Application Definition
The Dictionary of Insurance Terms and Definitions
An application is a document which a life insurance customer submits to the insurance company as a request for a particular life insurance policy.
When you buy life insurance, you cannot simply select the life insurance product you want and then make your purchase because the seller needs to know something about you first. Here's why: with other types of purchase, cars for instance, the seller's cost in the exchange is fixed, regardless of who the buyer is. But with life insurance, the seller's cost varies depending on the buyer's life expectancy.
A vendor has the right not to sell its product or service. If a customer's life expectancy is particularly poor, the life insurance company may refuse to sell him/her the policy that he/she wants. For instance, if an individual applies for a 20-year term life insurance policy but carries a terminal illness, the insurer may be confident that it will lose money. If the company can afford to sell the sought-after policy to the applicant, though, it will extend an offer, which the applicant may accept.
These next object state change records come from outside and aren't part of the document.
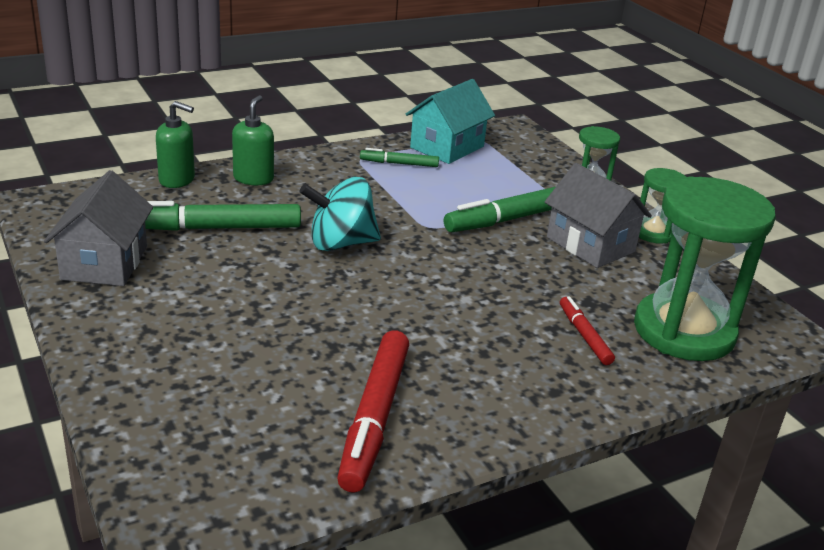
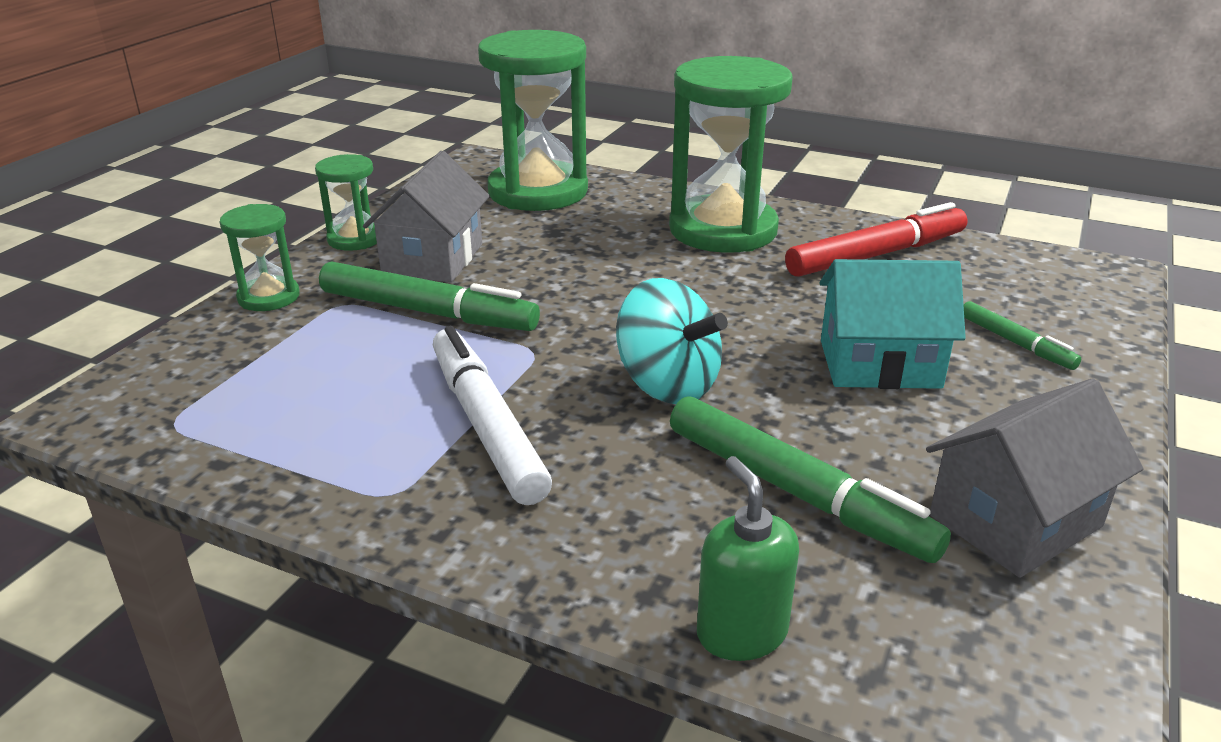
camera: 125 degrees left, 0 degrees up
(253, 178) = (612, 553): green soap dispenser -> none
(378, 190) = (486, 425): none -> white marker
(399, 163) = (366, 450): green marker -> green marker (1016, 343)
(447, 147) = (242, 437): turquoise house -> turquoise house (879, 364)
(510, 373) = (723, 230): none -> green hourglass
(584, 336) = (614, 220): red marker -> none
The offer is often for exactly the same rate that the applicant was initially quoted, but not always. After reviewing the applicant's medical information, the insurer may determine that the applicant belongs in a rate class that is higher or lower than the one he/she represented him/herself to be (when you request life insurance quotes, you indicate what you think your own rate class should be—Best, Preferred Plus, Preferred, Standard). The price offered by the insurer corresponds to the rate class in which the insurer believes the applicant to belong.